Te analyseren tekst:
▬▬▬▬▬▬▬▬▬▬
ECLI:NL:GHAMS:2021:3115

Gerechtshof Amsterdam

Datum uitspraak
20 oktober 2021
Publicatiedatum
20 oktober 2021
Zaaknummer
23-002790-20
Instantie
Gerechtshof Amsterdam
Type
Uitspraak
Rechtsgebied
Strafrecht
Procedures
  • Hoger beroep
Vindplaatsen
  • Rechtspraak.nl
AI samenvatting door LexboostAutomatisch gegenereerd

Bevestiging vonnis met aanpassing van strafoplegging in vuurwapenbezit zaak

Op 20 oktober 2021 heeft het Gerechtshof Amsterdam uitspraak gedaan in hoger beroep tegen het vonnis van de rechtbank Noord-Holland van 26 november 2020. De zaak betreft een verdachte die zijn zoon hielp bij het transformeren, vervaardigen en verhandelen van vuurwapens, wat leidde tot een grote verspreiding van deze wapens en de bijbehorende risico's. De rechtbank had de verdachte eerder veroordeeld tot een voorwaardelijke gevangenisstraf van zes maanden en een taakstraf van 240 uren. Het openbaar ministerie ging in hoger beroep tegen deze uitspraak.

Het hof heeft het vonnis van de rechtbank in grote lijnen bevestigd, maar de strafoplegging aangepast. De verdachte is nu veroordeeld tot een gevangenisstraf van acht maanden, waarvan vier maanden voorwaardelijk. Het hof heeft hierbij rekening gehouden met de ernst van de feiten, de omstandigheden waaronder deze zijn begaan, en de rol van de verdachte als vader. Het hof benadrukt dat het ongeoorloofd bezit van vuurwapens onaanvaardbare risico's met zich meebrengt voor de veiligheid van personen.

De verdachte had, gezien zijn rol als vader, een voorbeeldfunctie moeten vervullen en had het gedrag van zijn zoon moeten afkeuren. Het hof heeft ook rekening gehouden met eerdere veroordelingen van de verdachte voor wapenbezit. De beslissing van het hof is bedoeld om het toenemende gevaar van vuurwapenbezit tegen te gaan en de verdachte te laten inzien dat dergelijk gedrag niet getolereerd kan worden.
▬▬▬▬▬▬▬▬▬▬
(Fragmenten uit de dataset)
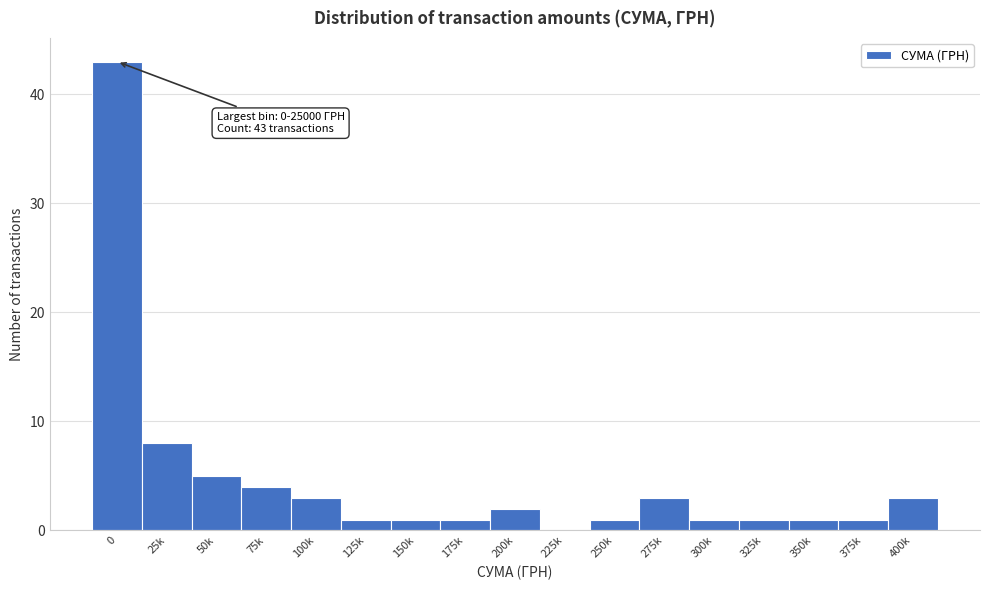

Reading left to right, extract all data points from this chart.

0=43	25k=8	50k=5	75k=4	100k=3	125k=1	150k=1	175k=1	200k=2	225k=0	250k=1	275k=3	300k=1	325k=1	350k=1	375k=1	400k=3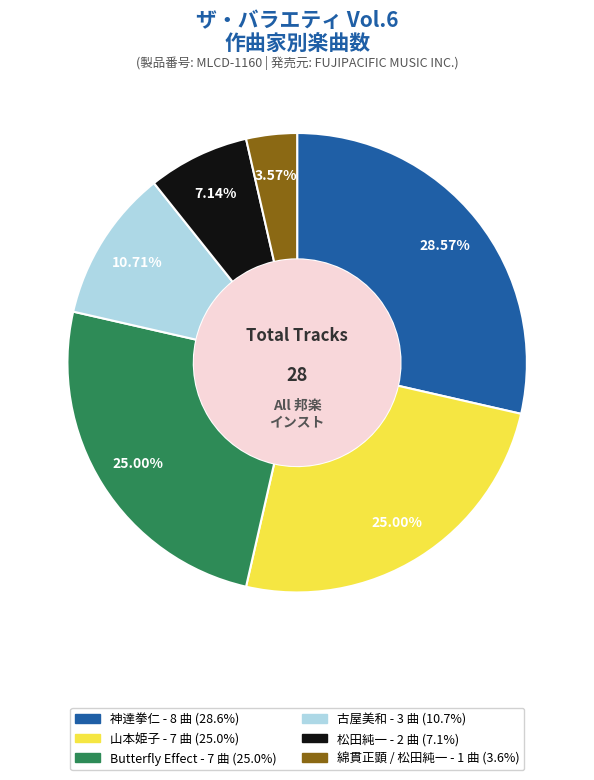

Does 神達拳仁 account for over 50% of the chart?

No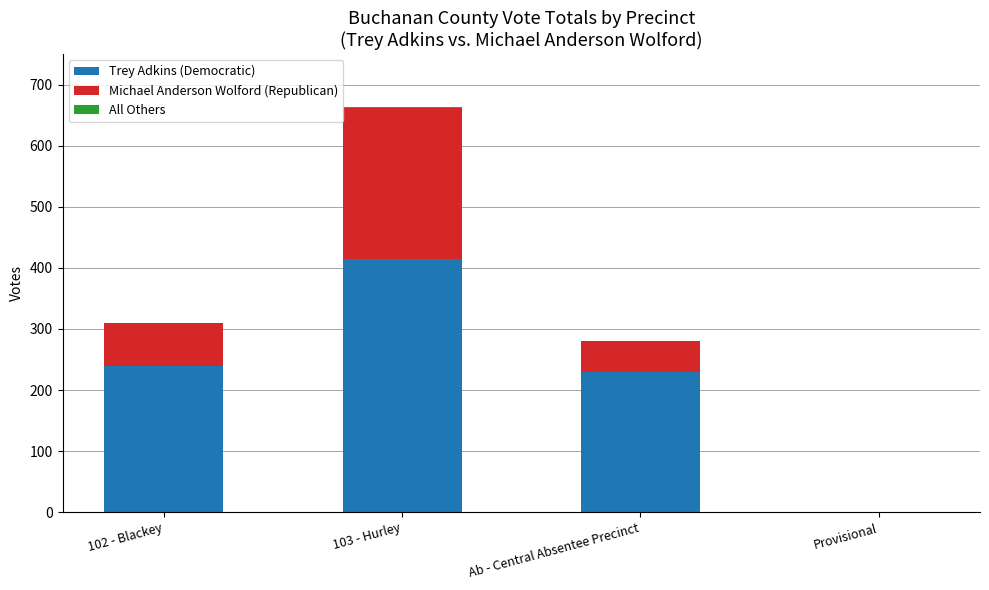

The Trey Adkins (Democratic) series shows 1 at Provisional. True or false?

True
▬▬▬▬▬▬▬▬▬▬
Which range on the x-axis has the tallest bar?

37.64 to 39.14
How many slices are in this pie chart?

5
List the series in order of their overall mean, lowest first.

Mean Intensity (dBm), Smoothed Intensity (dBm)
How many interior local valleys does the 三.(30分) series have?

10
▬▬▬▬▬▬▬▬▬▬
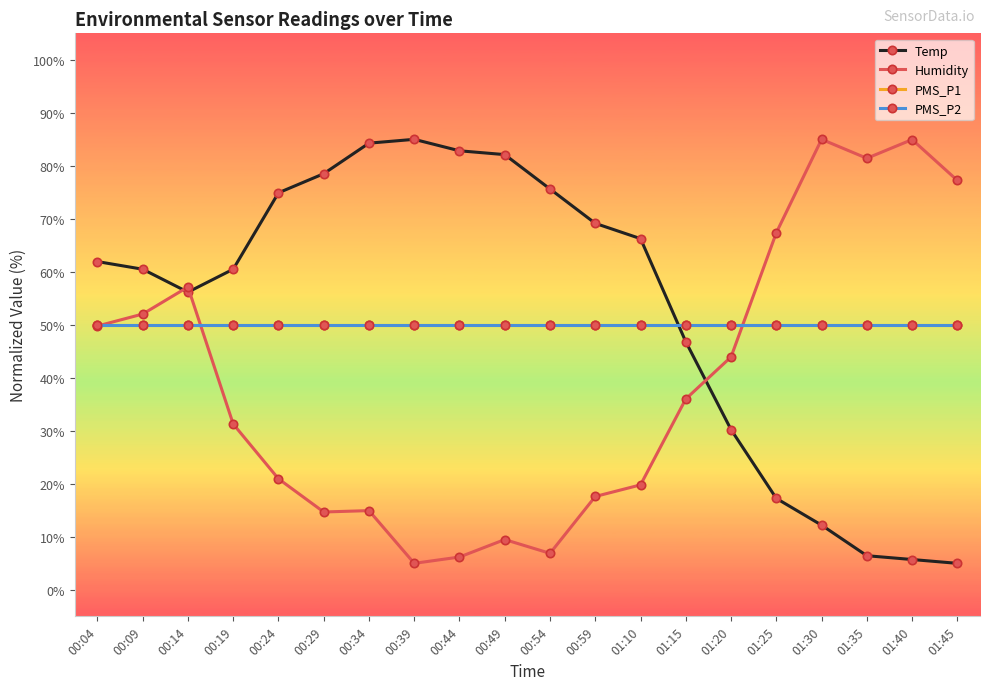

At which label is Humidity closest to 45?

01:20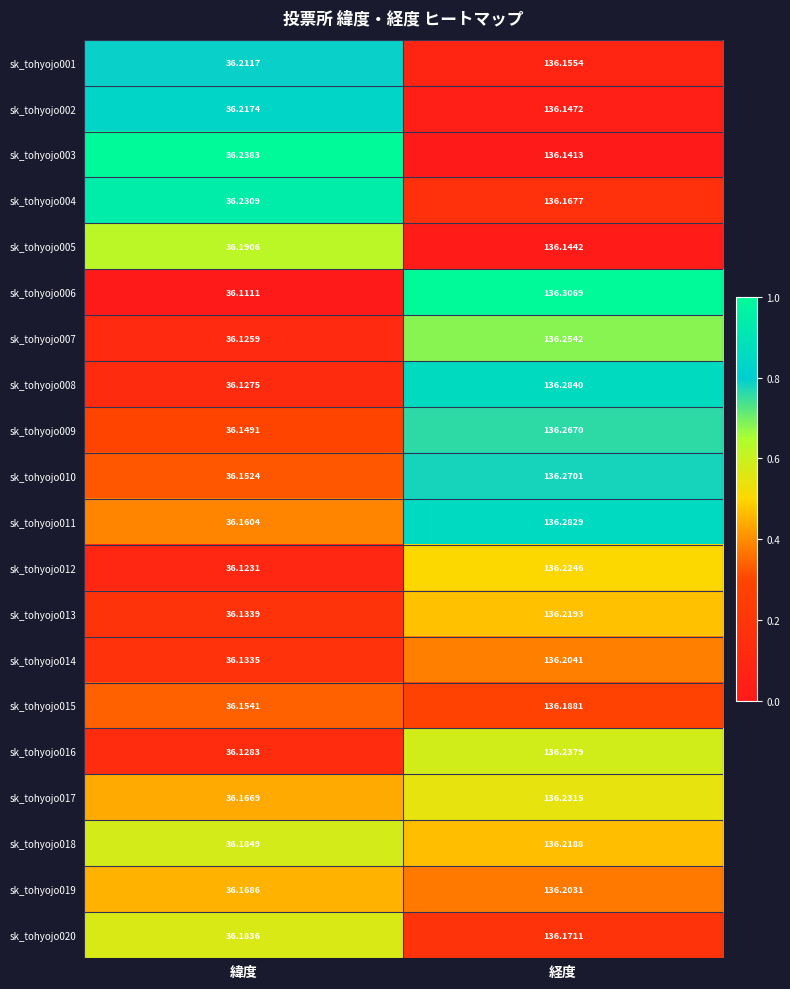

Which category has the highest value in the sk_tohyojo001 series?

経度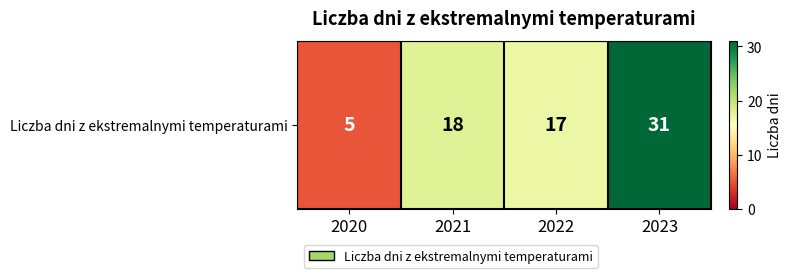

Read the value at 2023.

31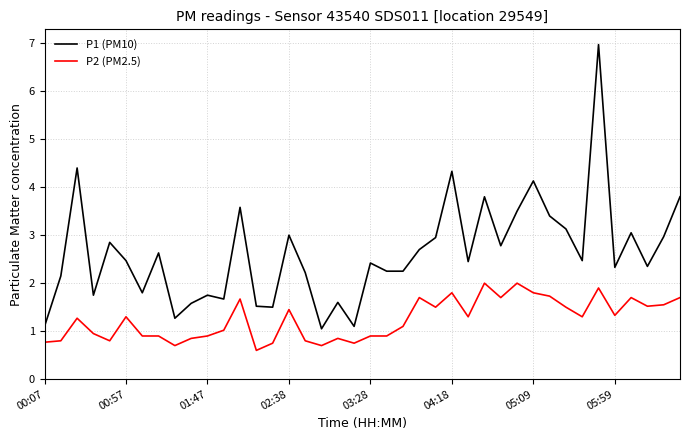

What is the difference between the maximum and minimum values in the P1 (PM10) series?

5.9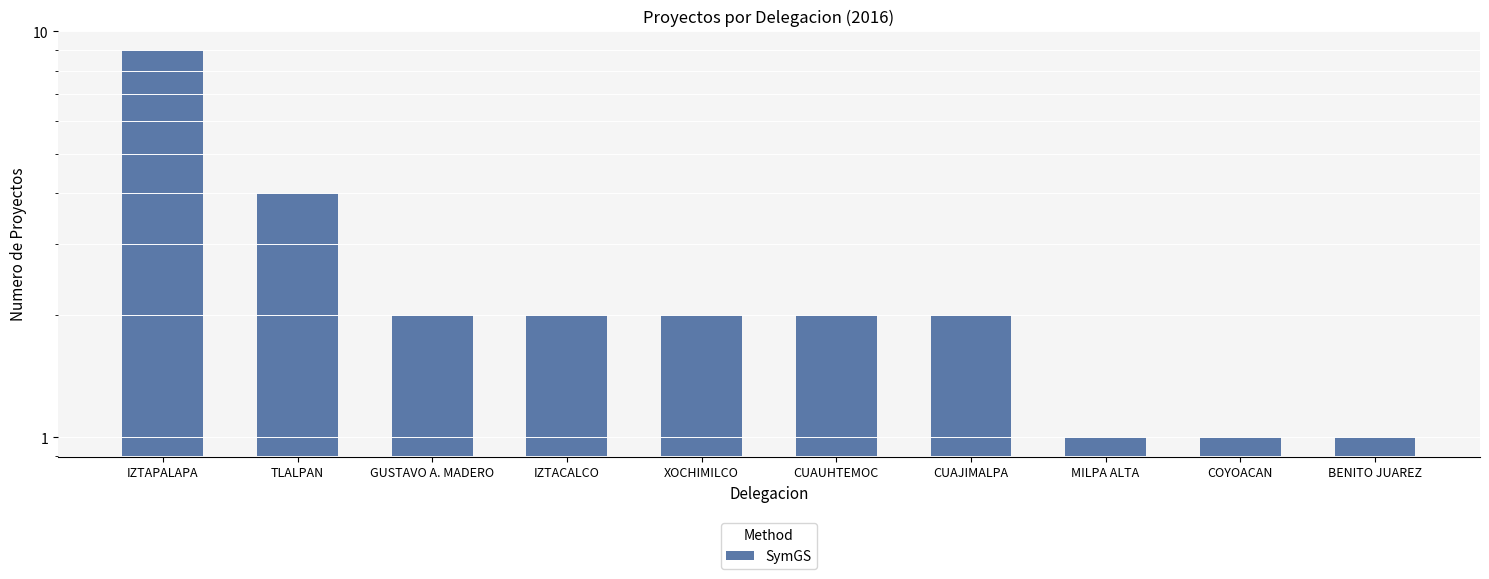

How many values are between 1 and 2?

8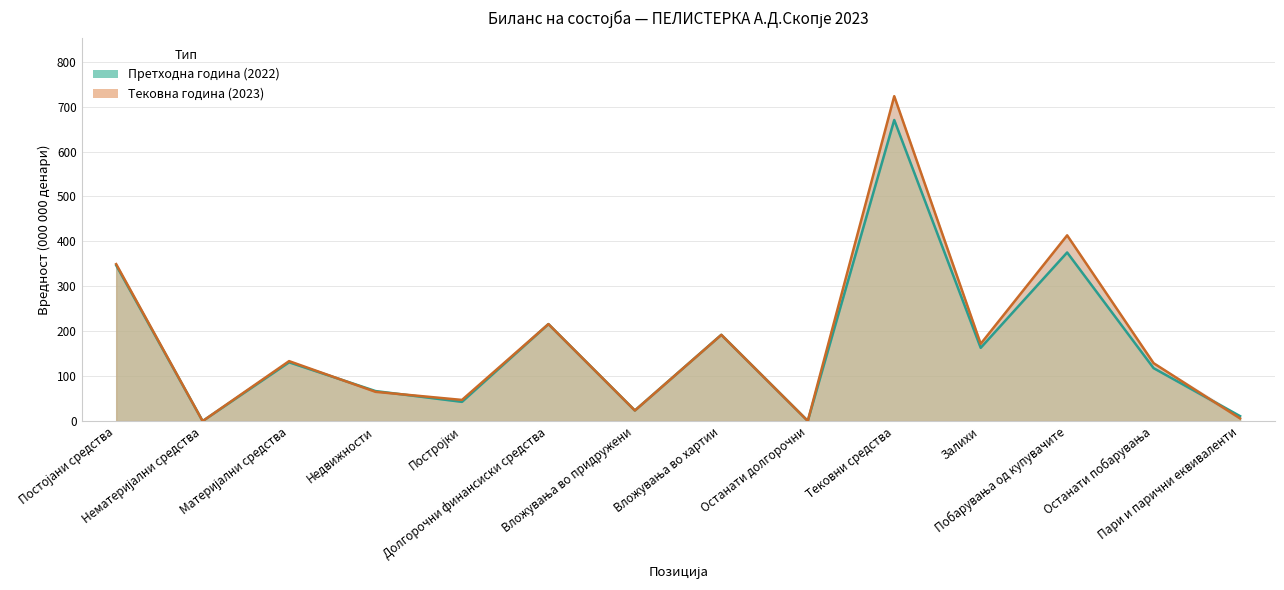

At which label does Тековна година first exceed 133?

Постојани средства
▬▬▬▬▬▬▬▬▬▬
Opdrachtdoel:
Druk uit de tekst over de uitspraak in de vuurwapenzaak woordelijk het gedeelte af dat begint bij de woorden "De verdachte had, gezien" en ophoudt na "getolereerd kan worden.".

Uitwerking:
De verdachte had, gezien zijn rol als vader, een voorbeeldfunctie moeten vervullen en had het gedrag van zijn zoon moeten afkeuren. Het hof heeft ook rekening gehouden met eerdere veroordelingen van de verdachte voor wapenbezit. De beslissing van het hof is bedoeld om het toenemende gevaar van vuurwapenbezit tegen te gaan en de verdachte te laten inzien dat dergelijk gedrag niet getolereerd kan worden.